Зубов встал с колен — рослый, широкоплечий, кровь с молоком. Не такой мощный, как граф Орлов, не такой котяра, как Потемкин, и совсем уж не такой пуся, как Понятовский… В каждом своя изюминка. Каждого есть за что любить…
Поклонился:
— Буду у себя в кабинете. Сам займу Де Рибаса: он недавно из Хаджибея, и пора завершать строительство порта. Там на месте продолжает работы этот голландец — инженер Де Виллан.
— Хорошо, мне потом доложишь.
Самодержица прошла в гардеробную, чтобы выбрать убор на первую половину дня. А затем долго одевалась в окружении нескольких знатных фрейлин: право расчесывать волосы государыне почиталось у них за великую милость.

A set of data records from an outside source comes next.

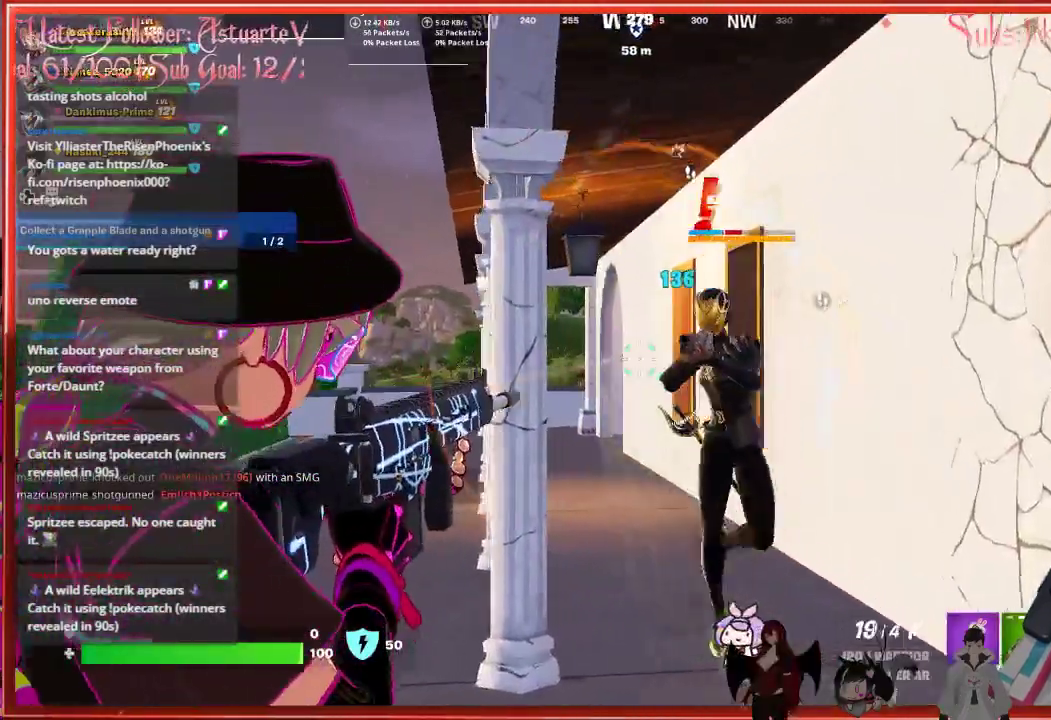
{"buttons": ["L2"], "left_stick": "down", "right_stick": "center", "events": [[33, "left_stick", "right"], [183, "right_stick", "right"], [267, "left_stick", "down"], [333, "R2", "down"], [400, "right_stick", "center"], [483, "R2", "up"]]}
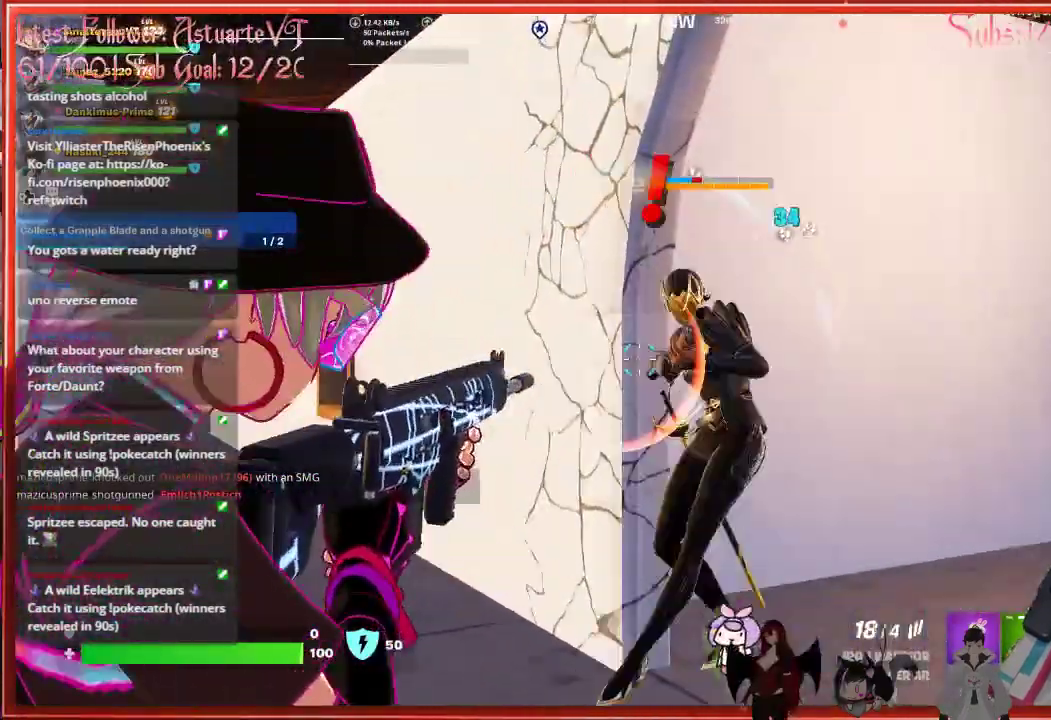
{"buttons": ["L2"], "left_stick": "up-left", "right_stick": "right", "events": [[100, "R2", "down"], [100, "right_stick", "right"], [217, "R2", "up"], [433, "left_stick", "left"], [500, "left_stick", "up-left"]]}
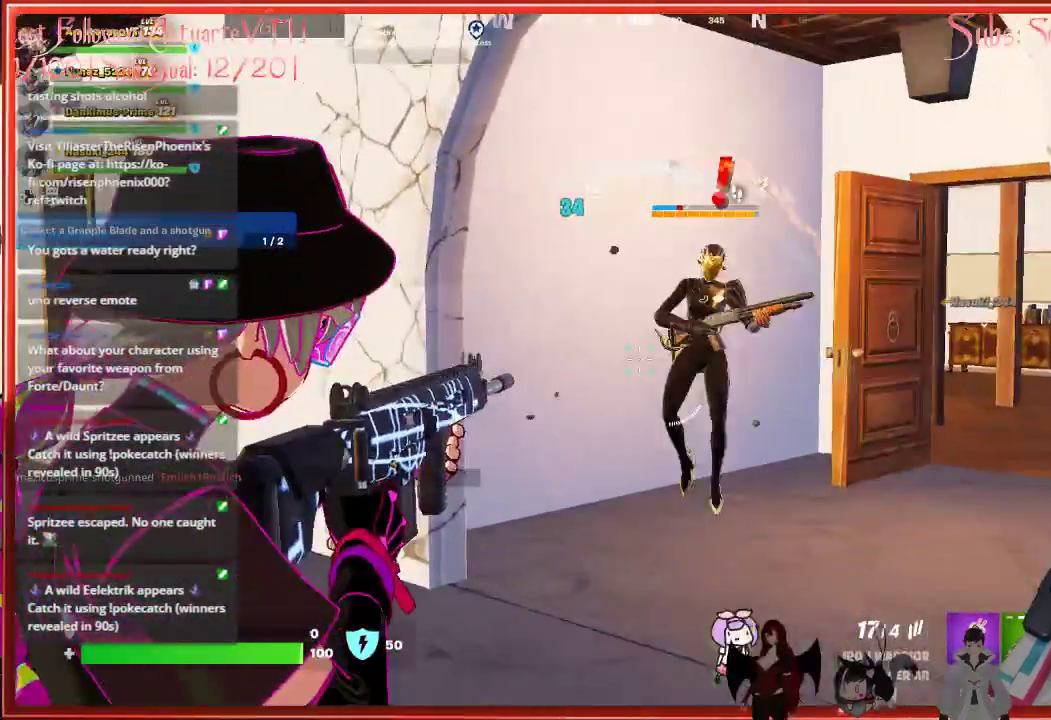
{"buttons": ["L2", "R2"], "left_stick": "up", "right_stick": "right", "events": [[117, "R2", "down"], [117, "left_stick", "up"], [117, "right_stick", "up-right"], [250, "R2", "up"], [283, "right_stick", "right"], [417, "R2", "down"]]}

У моей матери с Бецким были амуры. Нет, насчет Парижа не знаю — тайна сия покрытая мраком есть, и ни тот, ни другой никогда мне не признавались. Но в Москве, после нашего с ней приезда в Россию, были. Мы тогда поселились у него в доме — то есть даме его отца, князя Трубецкого, и однажды я увидела генерала (а тогда — полковника), выходящего из покоев маменьки. Он, заметив меня, даже растерялся, начал бормотать какую-то чушь о внезапном поручении от Елизаветы. В пять часов утра? В спальне герцогини? И вообще заметила, как они смотрят друг на друга. Взгляды красноречивее всяких слов…
В общем, если не отец он мне, то уж «отчим» наверняка…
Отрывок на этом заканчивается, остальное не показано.